EXERCISE DATA: Begin

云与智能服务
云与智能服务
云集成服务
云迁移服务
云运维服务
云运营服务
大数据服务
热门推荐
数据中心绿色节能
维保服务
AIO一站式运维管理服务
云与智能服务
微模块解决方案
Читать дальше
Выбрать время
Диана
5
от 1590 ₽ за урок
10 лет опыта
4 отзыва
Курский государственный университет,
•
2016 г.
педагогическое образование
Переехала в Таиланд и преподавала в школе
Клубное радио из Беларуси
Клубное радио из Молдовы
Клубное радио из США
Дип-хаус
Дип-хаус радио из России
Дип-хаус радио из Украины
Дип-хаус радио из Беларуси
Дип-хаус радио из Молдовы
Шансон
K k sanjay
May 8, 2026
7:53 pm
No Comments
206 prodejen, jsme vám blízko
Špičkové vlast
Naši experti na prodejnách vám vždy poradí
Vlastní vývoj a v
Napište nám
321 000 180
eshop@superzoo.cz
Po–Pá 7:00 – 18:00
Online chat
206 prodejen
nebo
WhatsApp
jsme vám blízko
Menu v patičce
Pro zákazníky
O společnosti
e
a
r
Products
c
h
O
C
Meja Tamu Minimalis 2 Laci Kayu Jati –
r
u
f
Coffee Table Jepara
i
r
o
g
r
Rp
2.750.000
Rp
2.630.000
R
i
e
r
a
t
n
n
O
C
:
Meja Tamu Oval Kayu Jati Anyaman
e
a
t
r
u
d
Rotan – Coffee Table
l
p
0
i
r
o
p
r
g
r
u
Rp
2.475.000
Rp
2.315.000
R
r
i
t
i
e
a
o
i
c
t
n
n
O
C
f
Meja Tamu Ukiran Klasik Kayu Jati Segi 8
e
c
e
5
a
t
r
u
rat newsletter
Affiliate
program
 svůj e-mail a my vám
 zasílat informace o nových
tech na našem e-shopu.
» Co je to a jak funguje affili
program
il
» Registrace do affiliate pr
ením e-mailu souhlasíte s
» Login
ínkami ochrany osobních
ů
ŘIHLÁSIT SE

EXERCISE DATA: End

- _TASK_
Put every line of the entries above into a JSON list of strings, one string per line, omitting blank lines.

- _TASK RESULT_
[
  "云与智能服务",
  "云与智能服务",
  "云集成服务",
  "云迁移服务",
  "云运维服务",
  "云运营服务",
  "大数据服务",
  "热门推荐",
  "数据中心绿色节能",
  "维保服务",
  "AIO一站式运维管理服务",
  "云与智能服务",
  "微模块解决方案",
  "Читать дальше",
  "Выбрать время",
  "Диана",
  "5",
  "от 1590 ₽ за урок",
  "10 лет опыта",
  "4 отзыва",
  "Курский государственный университет,",
  "•",
  "2016 г.",
  "педагогическое образование",
  "Переехала в Таиланд и преподавала в школе",
  "Клубное радио из Беларуси",
  "Клубное радио из Молдовы",
  "Клубное радио из США",
  "Дип-хаус",
  "Дип-хаус радио из России",
  "Дип-хаус радио из Украины",
  "Дип-хаус радио из Беларуси",
  "Дип-хаус радио из Молдовы",
  "Шансон",
  "K k sanjay",
  "May 8, 2026",
  "7:53 pm",
  "No Comments",
  "206 prodejen, jsme vám blízko",
  "Špičkové vlast",
  "Naši experti na prodejnách vám vždy poradí",
  "Vlastní vývoj a v",
  "Napište nám",
  "321 000 180",
  "eshop@superzoo.cz",
  "Po–Pá 7:00 – 18:00",
  "Online chat",
  "206 prodejen",
  "nebo",
  "WhatsApp",
  "jsme vám blízko",
  "Menu v patičce",
  "Pro zákazníky",
  "O společnosti",
  "e",
  "a",
  "r",
  "Products",
  "c",
  "h",
  "O",
  "C",
  "Meja Tamu Minimalis 2 Laci Kayu Jati –",
  "r",
  "u",
  "f",
  "Coffee Table Jepara",
  "i",
  "r",
  "o",
  "g",
  "r",
  "Rp",
  "2.750.000",
  "Rp",
  "2.630.000",
  "R",
  "i",
  "e",
  "r",
  "a",
  "t",
  "n",
  "n",
  "O",
  "C",
  ":",
  "Meja Tamu Oval Kayu Jati Anyaman",
  "e",
  "a",
  "t",
  "r",
  "u",
  "d",
  "Rotan – Coffee Table",
  "l",
  "p",
  "0",
  "i",
  "r",
  "o",
  "p",
  "r",
  "g",
  "r",
  "u",
  "Rp",
  "2.475.000",
  "Rp",
  "2.315.000",
  "R",
  "r",
  "i",
  "t",
  "i",
  "e",
  "a",
  "o",
  "i",
  "c",
  "t",
  "n",
  "n",
  "O",
  "C",
  "f",
  "Meja Tamu Ukiran Klasik Kayu Jati Segi 8",
  "e",
  "c",
  "e",
  "5",
  "a",
  "t",
  "r",
  "u",
  "rat newsletter",
  "Affiliate",
  "program",
  " svůj e-mail a my vám",
  " zasílat informace o nových",
  "tech na našem e-shopu.",
  "» Co je to a jak funguje affili",
  "program",
  "il",
  "» Registrace do affiliate pr",
  "ením e-mailu souhlasíte s",
  "» Login",
  "ínkami ochrany osobních",
  "ů",
  "ŘIHLÁSIT SE"
]